The defeat in quite a few cyclical stocks amid resurgent COVID-19 infections over the past month has been exaggerated and it’s time to buy ahead of a major rally ahead, Goldman Sachs argues.
“Among US industries, airlines (19% below 52-week high) and hotels (11%) are among the laggards in recent weeks. If our economic outlook proves correct, these stocks should recover in the coming months. Similarly, the energy sector will trade 12% lower than a month ago and the bullish forecast from our oil commodity strategists suggests that these stocks also represent a tactical opportunity,” said David Kostin, Chief US Equity Strategist at Goldman Sachs.
The sale at hotels and airlines has been particularly strong in recent weeks.
While the S&P 500 has hit new highs in the past month, shares of major hotel chains Marriott, Hilton, Choice Hotels and Host Hotels have all fallen. The worst-performing hotel stocks of the past month were Host Hotels, which are down 10.5% a year Yahoo Finance Premium Data.
Weak trade also spread to the airline sector, despite promising second-quarter results this month from Delta Air Lines and SouthWest Airlines.
Shares of Delta, Southwest, American Airlines, JetBlue and United Airlines have all lost more than 5% in the past month. United Airlines is down 12.5%, making it the worst-performing airline stock in the past four weeks.
Zooming out to include May, several well-known cyclical companies have lagged significantly behind virus concerns. For example, Goldman’s data shows an 11% drop in Boeing shares since May and a 10% drop in Micron Technology.
Of the 31 Russell 1000 stocks in cyclical sectors with 2021 revenue growth of more than 25% and positive sales growth potential in 2022, Goldman found a median share price decline of 14% through May.
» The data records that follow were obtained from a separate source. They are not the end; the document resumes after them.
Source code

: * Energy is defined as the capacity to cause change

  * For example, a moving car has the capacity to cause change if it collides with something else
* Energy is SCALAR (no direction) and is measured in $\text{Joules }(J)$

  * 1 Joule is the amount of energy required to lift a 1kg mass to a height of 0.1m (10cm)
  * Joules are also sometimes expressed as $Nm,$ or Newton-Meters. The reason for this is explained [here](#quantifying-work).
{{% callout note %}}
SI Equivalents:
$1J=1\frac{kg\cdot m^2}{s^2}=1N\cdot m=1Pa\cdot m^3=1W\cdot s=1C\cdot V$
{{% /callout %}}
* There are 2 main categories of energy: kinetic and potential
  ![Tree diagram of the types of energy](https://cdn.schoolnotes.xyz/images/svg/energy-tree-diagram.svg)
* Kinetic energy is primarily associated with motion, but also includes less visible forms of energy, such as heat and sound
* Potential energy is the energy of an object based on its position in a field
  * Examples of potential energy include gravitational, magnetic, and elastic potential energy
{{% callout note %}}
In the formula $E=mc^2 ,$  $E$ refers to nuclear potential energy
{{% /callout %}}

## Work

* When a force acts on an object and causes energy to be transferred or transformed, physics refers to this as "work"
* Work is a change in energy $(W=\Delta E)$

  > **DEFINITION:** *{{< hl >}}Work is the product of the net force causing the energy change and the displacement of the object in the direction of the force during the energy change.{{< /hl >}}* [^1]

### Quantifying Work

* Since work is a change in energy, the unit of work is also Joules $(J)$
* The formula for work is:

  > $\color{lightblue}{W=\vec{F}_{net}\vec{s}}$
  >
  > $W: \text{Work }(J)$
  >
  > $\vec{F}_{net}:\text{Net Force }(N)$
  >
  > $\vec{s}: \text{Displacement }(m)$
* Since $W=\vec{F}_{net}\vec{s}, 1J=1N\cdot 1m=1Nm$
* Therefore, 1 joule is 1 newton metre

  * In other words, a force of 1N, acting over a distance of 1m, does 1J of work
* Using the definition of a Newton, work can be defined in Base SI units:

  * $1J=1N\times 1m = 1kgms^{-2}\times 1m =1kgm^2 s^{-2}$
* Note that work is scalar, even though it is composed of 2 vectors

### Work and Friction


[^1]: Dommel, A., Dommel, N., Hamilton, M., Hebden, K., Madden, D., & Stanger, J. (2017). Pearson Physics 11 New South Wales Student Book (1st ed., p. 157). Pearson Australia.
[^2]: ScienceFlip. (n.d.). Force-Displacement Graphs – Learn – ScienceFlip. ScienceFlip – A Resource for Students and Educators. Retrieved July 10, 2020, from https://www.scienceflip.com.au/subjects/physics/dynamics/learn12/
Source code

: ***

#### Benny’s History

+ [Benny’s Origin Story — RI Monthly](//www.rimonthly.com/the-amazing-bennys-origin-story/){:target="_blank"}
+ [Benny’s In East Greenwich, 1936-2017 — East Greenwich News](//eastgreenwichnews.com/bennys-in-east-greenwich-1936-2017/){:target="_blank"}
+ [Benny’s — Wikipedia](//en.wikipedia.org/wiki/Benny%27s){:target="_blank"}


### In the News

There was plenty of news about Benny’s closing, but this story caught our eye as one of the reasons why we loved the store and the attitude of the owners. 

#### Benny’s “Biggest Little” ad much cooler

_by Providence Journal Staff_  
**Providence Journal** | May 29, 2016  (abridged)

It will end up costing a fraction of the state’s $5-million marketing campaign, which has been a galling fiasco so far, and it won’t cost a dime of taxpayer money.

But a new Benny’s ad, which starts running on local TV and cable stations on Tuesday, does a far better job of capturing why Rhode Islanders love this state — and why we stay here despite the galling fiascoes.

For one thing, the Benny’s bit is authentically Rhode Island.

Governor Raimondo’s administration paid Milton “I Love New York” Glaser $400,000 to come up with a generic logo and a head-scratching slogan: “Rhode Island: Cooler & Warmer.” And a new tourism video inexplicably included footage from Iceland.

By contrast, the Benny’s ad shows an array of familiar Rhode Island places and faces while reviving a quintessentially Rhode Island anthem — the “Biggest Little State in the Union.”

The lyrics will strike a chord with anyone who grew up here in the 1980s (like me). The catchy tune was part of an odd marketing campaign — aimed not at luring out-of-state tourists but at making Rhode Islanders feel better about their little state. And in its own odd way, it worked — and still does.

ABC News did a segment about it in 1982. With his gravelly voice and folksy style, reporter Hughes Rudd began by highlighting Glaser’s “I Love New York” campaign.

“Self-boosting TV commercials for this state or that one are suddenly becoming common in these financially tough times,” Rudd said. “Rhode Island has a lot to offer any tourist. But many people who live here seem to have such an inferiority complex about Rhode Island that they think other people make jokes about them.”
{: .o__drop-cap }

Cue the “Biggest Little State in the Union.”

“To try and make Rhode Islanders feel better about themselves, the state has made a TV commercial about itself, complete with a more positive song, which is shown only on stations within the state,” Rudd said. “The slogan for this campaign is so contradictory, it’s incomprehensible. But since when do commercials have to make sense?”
Kostin’s bullish call for cyclical stocks stems from a subdued stance on the broader market – and economy – impact of the rapidly spreading Delta variant.
Kostin explains: “We think the Delta variant should pose minimal risk to the US stock market. From an economic perspective, widespread vaccinations and containment strategies suggest limited medical and economic downside risk, even as infections continue to increase. of flows, robust household cash balances and corporate buyback authorizations should continue to support stock inflows, increasing the likelihood that market participants will view a downturn as a buying opportunity.”
The Goldman team estimates that demand for household stock will total $400 billion this year and US companies will account for $300 billion through share buybacks.
Kostin concludes: “We believe that investors should balance tactical positions in virus-exposed cyclical stocks with longer-term strategic positions in high-quality secular growth stocks.”